** Opening Records provided block **
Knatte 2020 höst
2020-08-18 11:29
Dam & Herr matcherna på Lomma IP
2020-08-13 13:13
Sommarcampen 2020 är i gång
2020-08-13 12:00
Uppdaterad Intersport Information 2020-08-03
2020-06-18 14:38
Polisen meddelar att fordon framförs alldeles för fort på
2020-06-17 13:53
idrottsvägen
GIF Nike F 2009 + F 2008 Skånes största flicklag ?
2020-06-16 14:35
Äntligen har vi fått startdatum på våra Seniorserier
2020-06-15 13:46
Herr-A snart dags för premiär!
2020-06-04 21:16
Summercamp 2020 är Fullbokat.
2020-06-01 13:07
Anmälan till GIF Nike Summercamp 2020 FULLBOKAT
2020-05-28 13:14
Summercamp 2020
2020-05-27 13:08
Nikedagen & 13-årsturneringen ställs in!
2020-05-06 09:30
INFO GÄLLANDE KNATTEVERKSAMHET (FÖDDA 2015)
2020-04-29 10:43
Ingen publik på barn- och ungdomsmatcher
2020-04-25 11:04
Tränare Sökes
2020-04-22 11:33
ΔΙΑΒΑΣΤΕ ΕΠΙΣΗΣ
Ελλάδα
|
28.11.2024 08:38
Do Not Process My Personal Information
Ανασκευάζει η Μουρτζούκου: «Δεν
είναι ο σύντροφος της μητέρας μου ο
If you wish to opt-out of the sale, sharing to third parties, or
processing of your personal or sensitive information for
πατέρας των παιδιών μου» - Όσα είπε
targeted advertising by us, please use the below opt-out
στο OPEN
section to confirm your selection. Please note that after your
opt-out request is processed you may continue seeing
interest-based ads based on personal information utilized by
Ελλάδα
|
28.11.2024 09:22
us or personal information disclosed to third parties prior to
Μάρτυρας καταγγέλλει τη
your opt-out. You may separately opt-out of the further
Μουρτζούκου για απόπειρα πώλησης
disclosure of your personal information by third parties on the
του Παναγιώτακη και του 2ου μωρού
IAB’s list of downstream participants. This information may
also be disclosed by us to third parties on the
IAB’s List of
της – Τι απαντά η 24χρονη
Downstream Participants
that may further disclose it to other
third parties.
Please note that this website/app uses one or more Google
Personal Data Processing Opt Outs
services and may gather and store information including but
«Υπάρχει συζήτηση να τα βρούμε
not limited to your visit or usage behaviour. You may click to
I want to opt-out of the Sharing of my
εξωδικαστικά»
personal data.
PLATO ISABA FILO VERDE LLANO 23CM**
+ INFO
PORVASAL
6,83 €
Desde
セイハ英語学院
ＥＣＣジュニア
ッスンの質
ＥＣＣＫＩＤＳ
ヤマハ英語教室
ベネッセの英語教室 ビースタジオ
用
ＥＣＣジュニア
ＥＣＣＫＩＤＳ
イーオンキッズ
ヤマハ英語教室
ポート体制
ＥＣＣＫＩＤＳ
** Closing Records provided block **
Please quote every line of the items above verbatim.

Knatte 2020 höst
2020-08-18 11:29
Dam & Herr matcherna på Lomma IP
2020-08-13 13:13
Sommarcampen 2020 är i gång
2020-08-13 12:00
Uppdaterad Intersport Information 2020-08-03
2020-06-18 14:38
Polisen meddelar att fordon framförs alldeles för fort på
2020-06-17 13:53
idrottsvägen
GIF Nike F 2009 + F 2008 Skånes största flicklag ?
2020-06-16 14:35
Äntligen har vi fått startdatum på våra Seniorserier
2020-06-15 13:46
Herr-A snart dags för premiär!
2020-06-04 21:16
Summercamp 2020 är Fullbokat.
2020-06-01 13:07
Anmälan till GIF Nike Summercamp 2020 FULLBOKAT
2020-05-28 13:14
Summercamp 2020
2020-05-27 13:08
Nikedagen & 13-årsturneringen ställs in!
2020-05-06 09:30
INFO GÄLLANDE KNATTEVERKSAMHET (FÖDDA 2015)
2020-04-29 10:43
Ingen publik på barn- och ungdomsmatcher
2020-04-25 11:04
Tränare Sökes
2020-04-22 11:33
ΔΙΑΒΑΣΤΕ ΕΠΙΣΗΣ
Ελλάδα
|
28.11.2024 08:38
Do Not Process My Personal Information
Ανασκευάζει η Μουρτζούκου: «Δεν
είναι ο σύντροφος της μητέρας μου ο
If you wish to opt-out of the sale, sharing to third parties, or
processing of your personal or sensitive information for
πατέρας των παιδιών μου» - Όσα είπε
targeted advertising by us, please use the below opt-out
στο OPEN
section to confirm your selection. Please note that after your
opt-out request is processed you may continue seeing
interest-based ads based on personal information utilized by
Ελλάδα
|
28.11.2024 09:22
us or personal information disclosed to third parties prior to
Μάρτυρας καταγγέλλει τη
your opt-out. You may separately opt-out of the further
Μουρτζούκου για απόπειρα πώλησης
disclosure of your personal information by third parties on the
του Παναγιώτακη και του 2ου μωρού
IAB’s list of downstream participants. This information may
also be disclosed by us to third parties on the
IAB’s List of
της – Τι απαντά η 24χρονη
Downstream Participants
that may further disclose it to other
third parties.
Please note that this website/app uses one or more Google
Personal Data Processing Opt Outs
services and may gather and store information including but
«Υπάρχει συζήτηση να τα βρούμε
not limited to your visit or usage behaviour. You may click to
I want to opt-out of the Sharing of my
εξωδικαστικά»
personal data.
PLATO ISABA FILO VERDE LLANO 23CM**
+ INFO
PORVASAL
6,83 €
Desde
セイハ英語学院
ＥＣＣジュニア
ッスンの質
ＥＣＣＫＩＤＳ
ヤマハ英語教室
ベネッセの英語教室 ビースタジオ
用
ＥＣＣジュニア
ＥＣＣＫＩＤＳ
イーオンキッズ
ヤマハ英語教室
ポート体制
ＥＣＣＫＩＤＳ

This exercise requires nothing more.